WHAT IS NEEDED:
Range to output from the entries below: the line containing "Etkinlik sonunda katılımcılara" through the line containing "Haber Gezgini". Set it down exactly, ends included, nothing else.

THE RECORDS:

^^^^^^^^

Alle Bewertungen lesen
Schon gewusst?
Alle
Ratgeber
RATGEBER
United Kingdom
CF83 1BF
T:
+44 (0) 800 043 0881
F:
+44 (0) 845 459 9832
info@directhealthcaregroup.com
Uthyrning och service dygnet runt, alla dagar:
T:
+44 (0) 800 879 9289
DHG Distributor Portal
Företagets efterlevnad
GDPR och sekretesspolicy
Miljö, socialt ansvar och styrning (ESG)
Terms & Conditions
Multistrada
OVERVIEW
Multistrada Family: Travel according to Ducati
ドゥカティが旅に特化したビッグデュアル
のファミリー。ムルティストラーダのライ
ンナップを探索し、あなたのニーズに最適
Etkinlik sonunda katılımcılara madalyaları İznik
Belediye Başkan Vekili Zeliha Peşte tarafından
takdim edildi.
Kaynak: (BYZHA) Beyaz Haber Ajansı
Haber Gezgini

^^^^^^^^

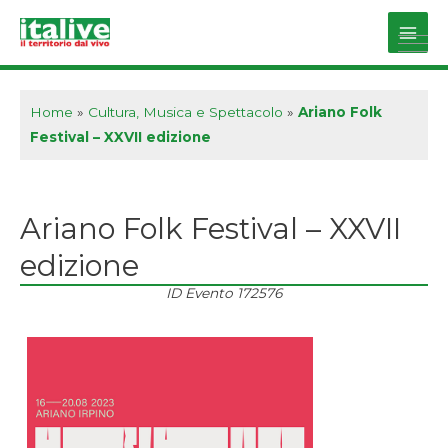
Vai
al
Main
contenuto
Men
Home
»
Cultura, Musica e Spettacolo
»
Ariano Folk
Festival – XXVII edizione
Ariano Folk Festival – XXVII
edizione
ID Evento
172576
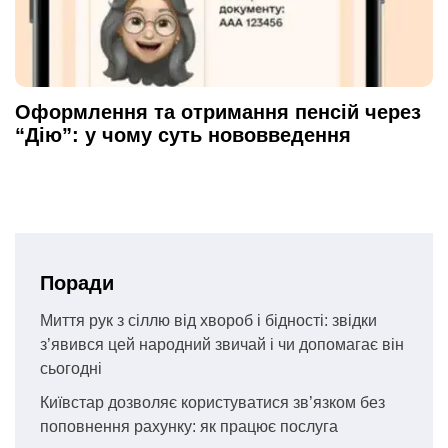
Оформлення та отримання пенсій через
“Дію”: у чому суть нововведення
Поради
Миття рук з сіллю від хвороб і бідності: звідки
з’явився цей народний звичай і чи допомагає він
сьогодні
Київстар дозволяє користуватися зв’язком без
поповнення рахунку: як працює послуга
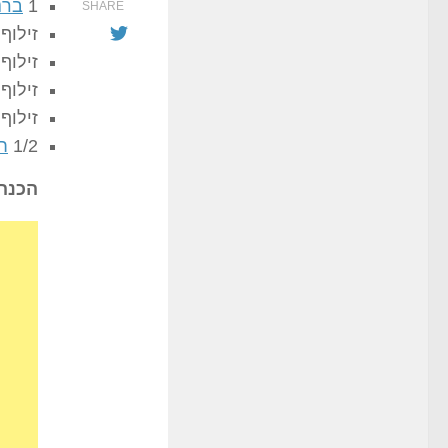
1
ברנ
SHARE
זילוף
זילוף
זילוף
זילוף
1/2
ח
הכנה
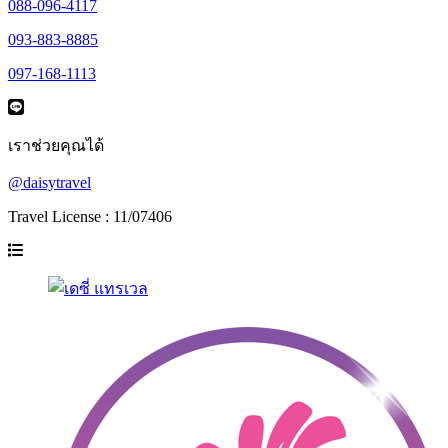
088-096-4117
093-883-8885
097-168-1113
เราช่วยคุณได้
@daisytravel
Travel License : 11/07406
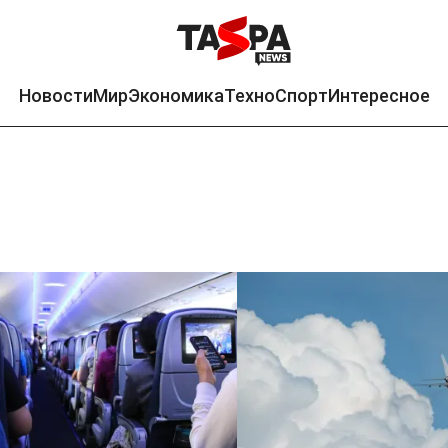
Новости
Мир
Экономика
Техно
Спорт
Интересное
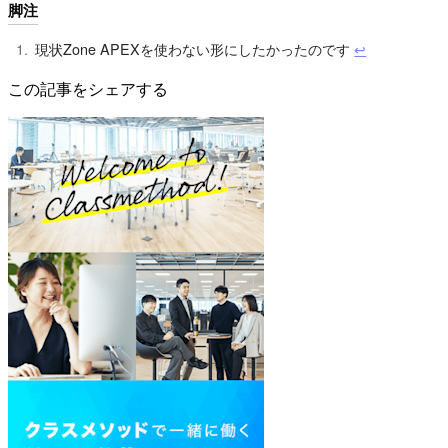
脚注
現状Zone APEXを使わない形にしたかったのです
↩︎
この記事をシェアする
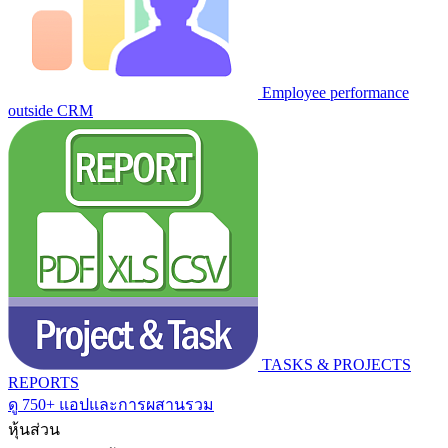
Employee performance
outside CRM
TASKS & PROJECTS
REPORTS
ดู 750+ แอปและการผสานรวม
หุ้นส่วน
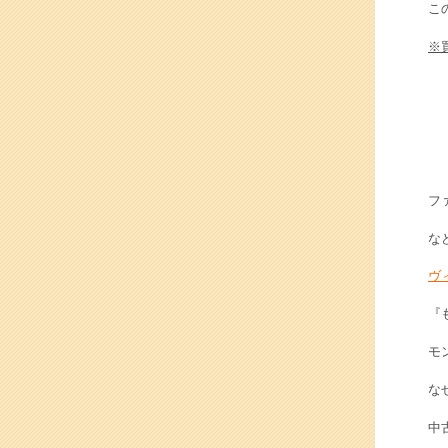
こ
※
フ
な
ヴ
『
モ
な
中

^^^^^^^^

FINISHED EXERCISE:
Etkinlik sonunda katılımcılara madalyaları İznik
Belediye Başkan Vekili Zeliha Peşte tarafından
takdim edildi.
Kaynak: (BYZHA) Beyaz Haber Ajansı
Haber Gezgini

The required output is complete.